━━ PAGE EXCERPT ━━

Race condition in recovery?

Previous Topic Next Topic
 
classic Classic list List threaded Threaded
3 messages Options
Reply | Threaded
Open this post in threaded view
|

Race condition in recovery?

Dilip Kumar-2
While analyzing one of the customer issues, based on the log it
appeared that there is a race condition in the recovery process.

The summary of the issue is, that one of the standby is promoted as
the new primary (Node2) and another standby (Node3) is restarted and
set the primary_info and the restore_command so that it can
stream/restore from Node2 (new primary).  The problem is that during
the promotion the timeline switch happened in the middle of the
segment in Node2 and the Node3 is able to restore the newTLI.history
file from the archive but the WAL file with the new TLI is not yet
archived.  Now, we will try to stream the wal file from the primary
but if we are fetching the checkpoint that time we will not use the
latest timeline instead we will try with the checkpoint timeline and
walsender will send the WAL from the new timeline file because
requested WAL recptr is before the TLI switch.   And once that
happened the expectedTLEs will be set based on the oldTLI.history
file.  Now, whenever we try to restore the required WAL file and
recoveryTargetTimeLineGoal is set to the latest we again try to rescan
the latest timeline (rescanLatestTimeLine) but the problem is
recoveryTargetTLI was already set to the latest timeline.  So now the
problem is expectedTLEs is set to oldTLI and recoveryTargetTLI is set
to newTLI and rescanLatestTimeLine will never update the expectedTLEs.
Now,  walsender will fail to stream new WAL using the old TLI and the
archiver process will also fail because that file doesn't not exists
anymore (converted to .partial).  Basically, now we will never try
with the newTLI.

I have given the sequence of the events based on my analysis.

Refer to the sequence of event
-----------------------------------------
Node1 primary, Node2 standby1, Node3 standby2

1. Node2 got promoted to new primary, and node 2 picked new TL 13 in
the middle of the segment.
2. Node3, restarted with new primary info of Node2 and restore command
3. Node3, found the newest TL13 in validateRecoveryParameters()

━━━
━━ RECORDS PROVIDED ━━

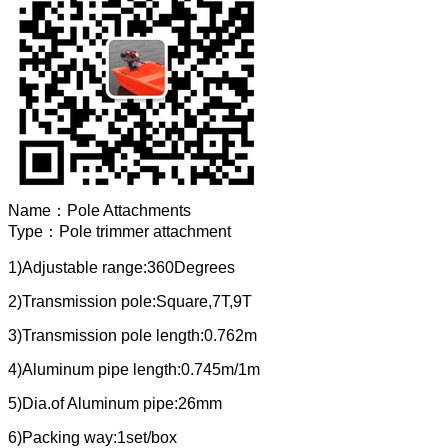
Name：
Pole Attachments
Type：
Pole trimmer attachment
1)Adjustable range:360Degrees
2)Transmission pole:Square,7T,9T
3)Transmission pole length:0.762m
4)Aluminum pipe length:0.745m/1m
5)Dia.of Aluminum pipe:26mm
6)Packing way:1set/box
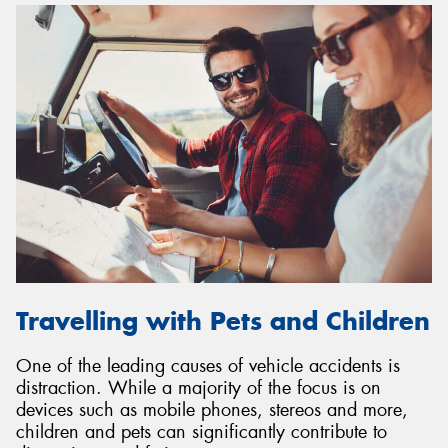
Travelling with Pets and Children
One of the leading causes of vehicle accidents is
distraction. While a majority of the focus is on
devices such as mobile phones, stereos and more,
children and pets can significantly contribute to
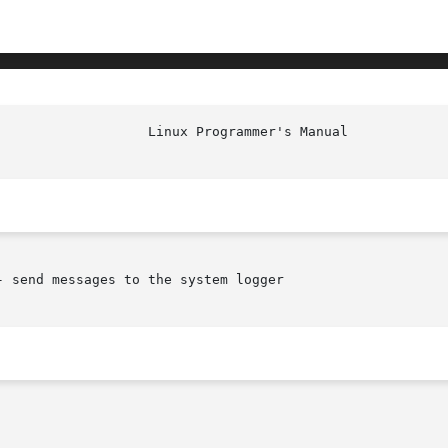
 send messages to the system logger
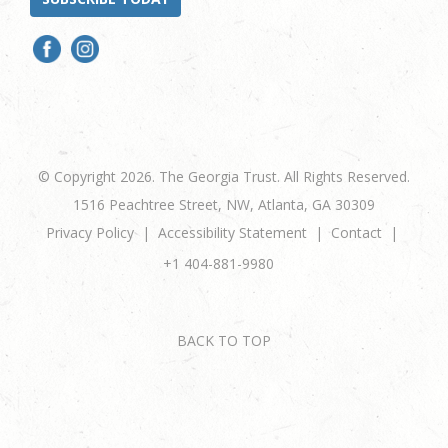
© Copyright 2026. The Georgia Trust. All Rights Reserved.
1516 Peachtree Street, NW, Atlanta, GA 30309
Privacy Policy
Accessibility Statement
Contact
+1 404-881-9980
BACK TO TOP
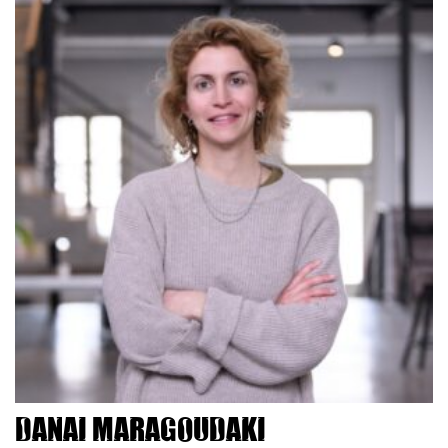
Danai Maragoudaki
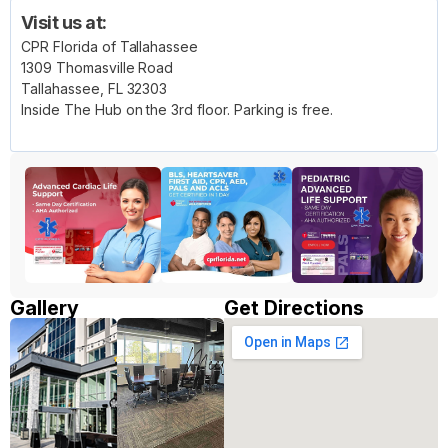
Visit us at:
CPR Florida of Tallahassee
1309 Thomasville Road
Tallahassee, FL 32303
Inside The Hub on the 3rd floor. Parking is free.
Gallery
Get Directions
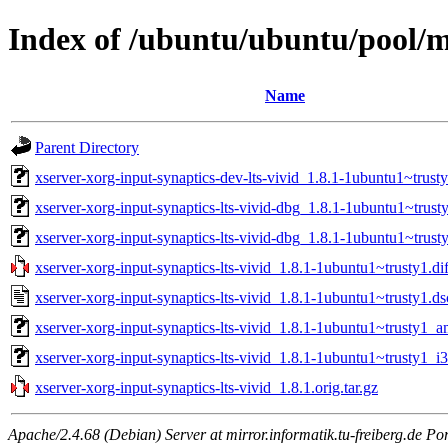
Index of /ubuntu/ubuntu/pool/ma
Name
Parent Directory
xserver-xorg-input-synaptics-dev-lts-vivid_1.8.1-1ubuntu1~trusty
xserver-xorg-input-synaptics-lts-vivid-dbg_1.8.1-1ubuntu1~tru
xserver-xorg-input-synaptics-lts-vivid-dbg_1.8.1-1ubuntu1~trust
xserver-xorg-input-synaptics-lts-vivid_1.8.1-1ubuntu1~trusty1.dif
xserver-xorg-input-synaptics-lts-vivid_1.8.1-1ubuntu1~trusty1.ds
xserver-xorg-input-synaptics-lts-vivid_1.8.1-1ubuntu1~trusty1_
xserver-xorg-input-synaptics-lts-vivid_1.8.1-1ubuntu1~trusty1_i
xserver-xorg-input-synaptics-lts-vivid_1.8.1.orig.tar.gz
Apache/2.4.68 (Debian) Server at mirror.informatik.tu-freiberg.de Po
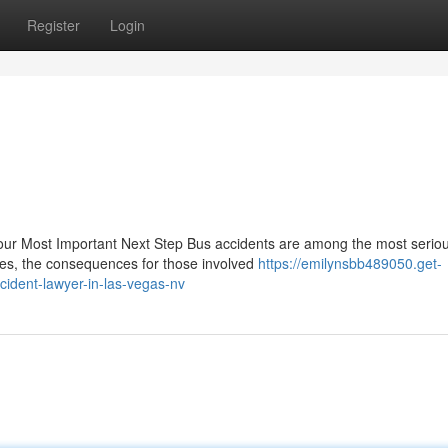
Register
Login
 Your Most Important Next Step Bus accidents are among the most serio
hes, the consequences for those involved
https://emilynsbb489050.get-
ident-lawyer-in-las-vegas-nv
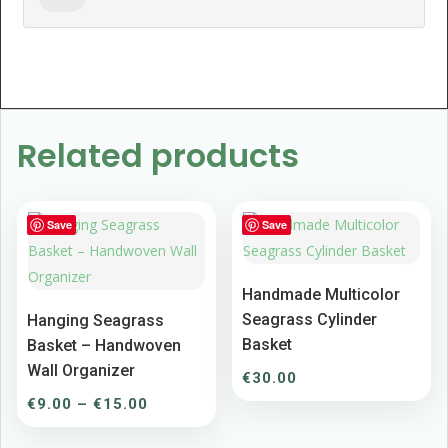
Related products
Save
Save
Handmade Multicolor
Seagrass Cylinder
Hanging Seagrass
Basket
Basket – Handwoven
Wall Organizer
€
30.00
Price
€
9.00
–
€
15.00
range:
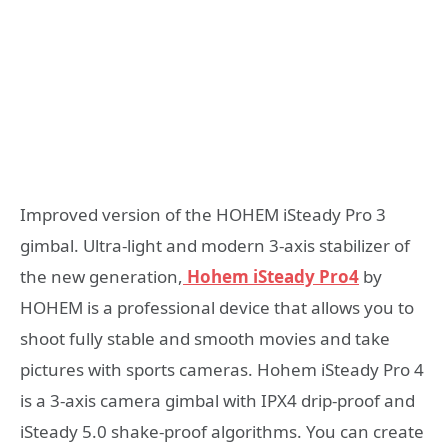
Improved version of the HOHEM iSteady Pro 3
gimbal. Ultra-light and modern 3-axis stabilizer of
the new generation,
Hohem iSteady Pro4
by
HOHEM is a professional device that allows you to
shoot fully stable and smooth movies and take
pictures with sports cameras. Hohem iSteady Pro 4
is a 3-axis camera gimbal with IPX4 drip-proof and
iSteady 5.0 shake-proof algorithms. You can create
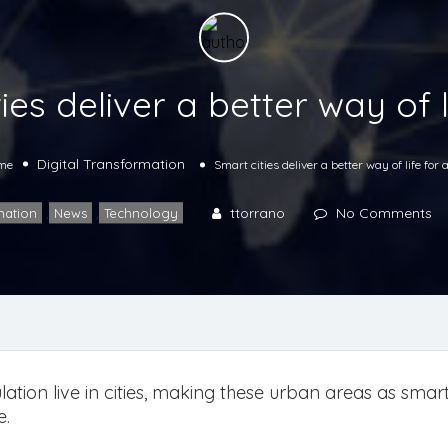
ies deliver a better way of li
Digital Transformation
me
Smart cities deliver a better way of life for a
ttorrano
No Comments
mation
,
News
,
Technology
ation live in cities, making these urban areas as smart 
e.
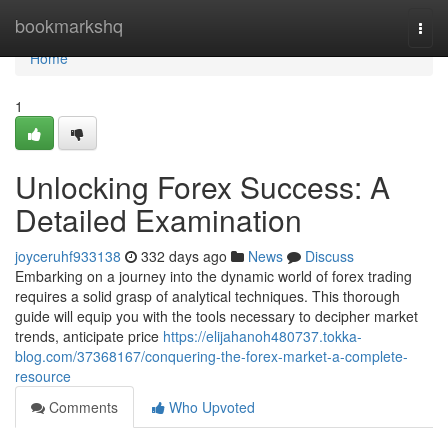
Home
bookmarkshq
Togg
navi
Home
1
Unlocking Forex Success: A
Detailed Examination
joyceruhf933138
332 days ago
News
Discuss
Embarking on a journey into the dynamic world of forex trading
requires a solid grasp of analytical techniques. This thorough
guide will equip you with the tools necessary to decipher market
trends, anticipate price
https://elijahanoh480737.tokka-
blog.com/37368167/conquering-the-forex-market-a-complete-
resource
Comments
Who Upvoted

━━━

> **TASKS TO COMPLETE**:
a – List each node named in the line directly below "Refer to the sequence of event" in the recovery race-condition thread, together with the role that line assigns it.
b – Translate the following sentence from the recovery race-condition thread into German: "I have given the sequence of the events based on my analysis."

> **ANSWERS FOR THIS EXERCISE**:
a –
Node1: primary
Node2: standby1
Node3: standby2

b – Ich habe die Abfolge der Ereignisse auf Grundlage meiner Analyse dargelegt.